San Francisco Open Legislation Civic Hack Night is taking place 7 August 2013 in San Francisco, California, USA.
The Twitter hashtag for the event seems to be #openlegislation
Online discussion about the event is taking place in a Google+ Hangout.
One product of the event appears to be: San Francisco City Administrative Code Browser.
Here is a description of the event:
Join the Mayor’s Office of Civic Innovation, sf.citi, GitHub, and Code for America’s SF Brigade for a special hack night focused on Open Legislation!
5:45 pm Arrive, get settled, grab pizza
6:00 pm Introduction and Team Formation
6:30 pm Hacking (GitHub will be there to help!)
8:30 pm Wrap up and share out
9:00 pm Event Ends
Participants will be invited to attend a recognition ceremony on August 9th at 5 pm at City Hall
What’s Open Legislation?
SF will be one of the first cities to officially release its legislative codes in a technologist-friendly format as Open Data; for now, the data will be in the form of a “snapshot” of the most up to date legislative code, but the city is currently working with its publisher to automate the process by which the code will be pushed to the portal as it is updated. In the future, this will allow platforms like GitHub to routinely download the code and enable developers to track changes over time, create deeper visualizations, etc. For the hack night, the city codes will be available in an RTF or HTML format ready for people to play with.

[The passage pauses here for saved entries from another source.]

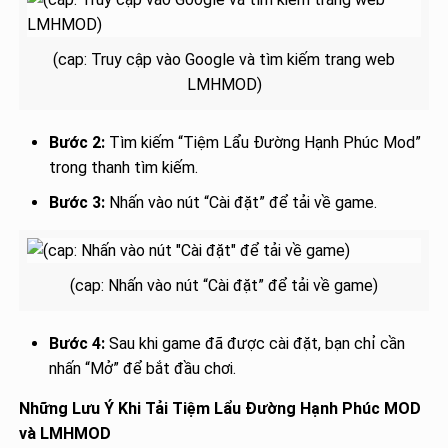
(cap: Truy cập vào Google và tìm kiếm trang web
LMHMOD)
Bước 2:
Tìm kiếm “Tiệm Lẩu Đường Hạnh Phúc Mod”
trong thanh tìm kiếm.
Bước 3:
Nhấn vào nút “Cài đặt” để tải về game.
(cap: Nhấn vào nút “Cài đặt” để tải về game)
Bước 4:
Sau khi game đã được cài đặt, bạn chỉ cần
nhấn “Mở” để bắt đầu chơi.
Những Lưu Ý Khi Tải Tiệm Lẩu Đường Hạnh Phúc MOD
và LMHMOD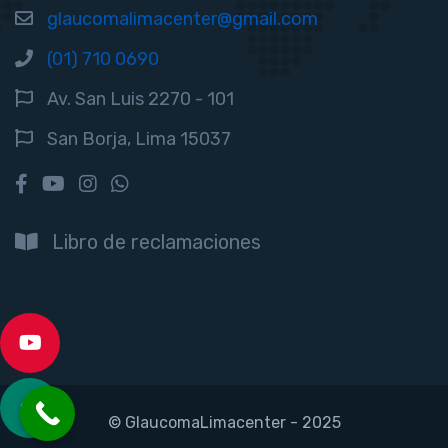
glaucomalimacenter@gmail.com
(01) 710 0690
Av. San Luis 2270 - 101
San Borja, Lima 15037
Libro de reclamaciones
© GlaucomaLimacenter - 2025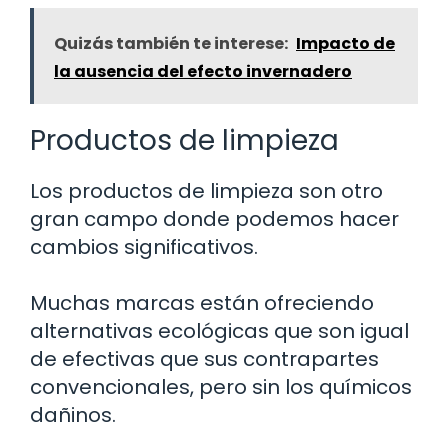
Quizás también te interese:
Impacto de
la ausencia del efecto invernadero
Productos de limpieza
Los productos de limpieza son otro
gran campo donde podemos hacer
cambios significativos.
Muchas marcas están ofreciendo
alternativas ecológicas que son igual
de efectivas que sus contrapartes
convencionales, pero sin los químicos
dañinos.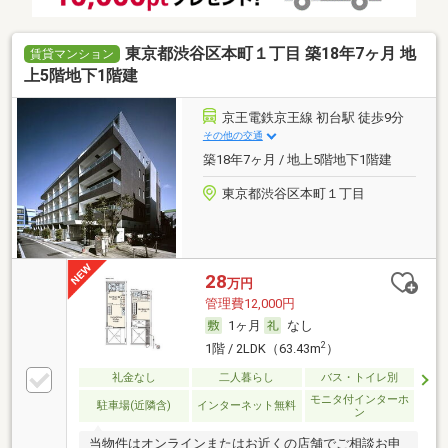
東京都渋谷区本町１丁目 築18年7ヶ月 地
賃貸マンション
上5階地下1階建
京王電鉄京王線 初台駅 徒歩9分
その他の交通
築18年7ヶ月 / 地上5階地下1階建
東京都渋谷区本町１丁目
28
万円
管理費12,000円
1ヶ月
なし
2
1階 / 2LDK（63.43m
）
礼金なし
二人暮らし
バス・トイレ別
モニタ付インターホ
駐車場(近隣含)
インターネット無料
ン
当物件はオンラインまたはお近くの店舗でご相談お申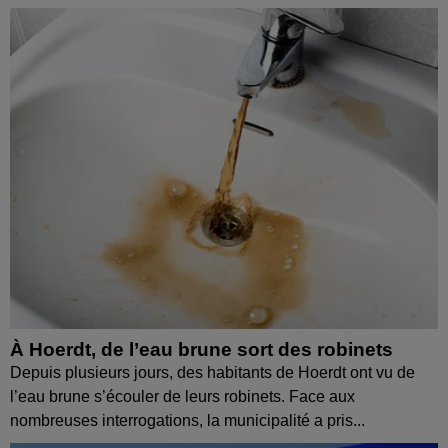
À Hoerdt, de l’eau brune sort des robinets
Depuis plusieurs jours, des habitants de Hoerdt ont vu de
l’eau brune s’écouler de leurs robinets. Face aux
nombreuses interrogations, la municipalité a pris...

What can I work on at the hackathon?
While we do not know what specific uses or applications will be generated as a result of this effort, we anticipate the emergent technologies will increase overall accessibility of the administrative code and uncover new insights. Examples include visualizations of changes of the legal code over time, identification of arcane legislation that needs revision, identification of what the “hot” areas of legislative code (those that undergo constant revision ) are, etc.[…]
What to Prepare: At the start of the hackathon, lead OpenGov developer Chris Birk will give a quick rundown of how we have built off the awesome open source State Decoded project to create Open Law Cities. Chris put together a handy “homework” assignment for hackers attending (below).
Check out how we parsed the Municipal Code of Chicago
Parse the `AdminCode.TXT` file into separate files for each section according to the StateDecoded specification
Separate the content based on a regex matching ‘CHAPTER #:’ (some chapters also have letters following the chapter number). Regex may be something like ‘^CHAPTER\s(\d+[A-Z]*):\s*$’
Separate the content based on a regex matching ‘SEC. #.#. [The Section Title]‘. Regex may be something like ‘^SEC. (\d+\.\d+-?\d*\.)\s(.*)$’
Parse the section content into subsections based on matching the beginning of each line (ie. a, 1, A, etc.) and save the line identifier as the section prefix.
Save an XML file for each section with the chapter information and section information included as specified.
Selected resources related to the event are linked in the comments to this post.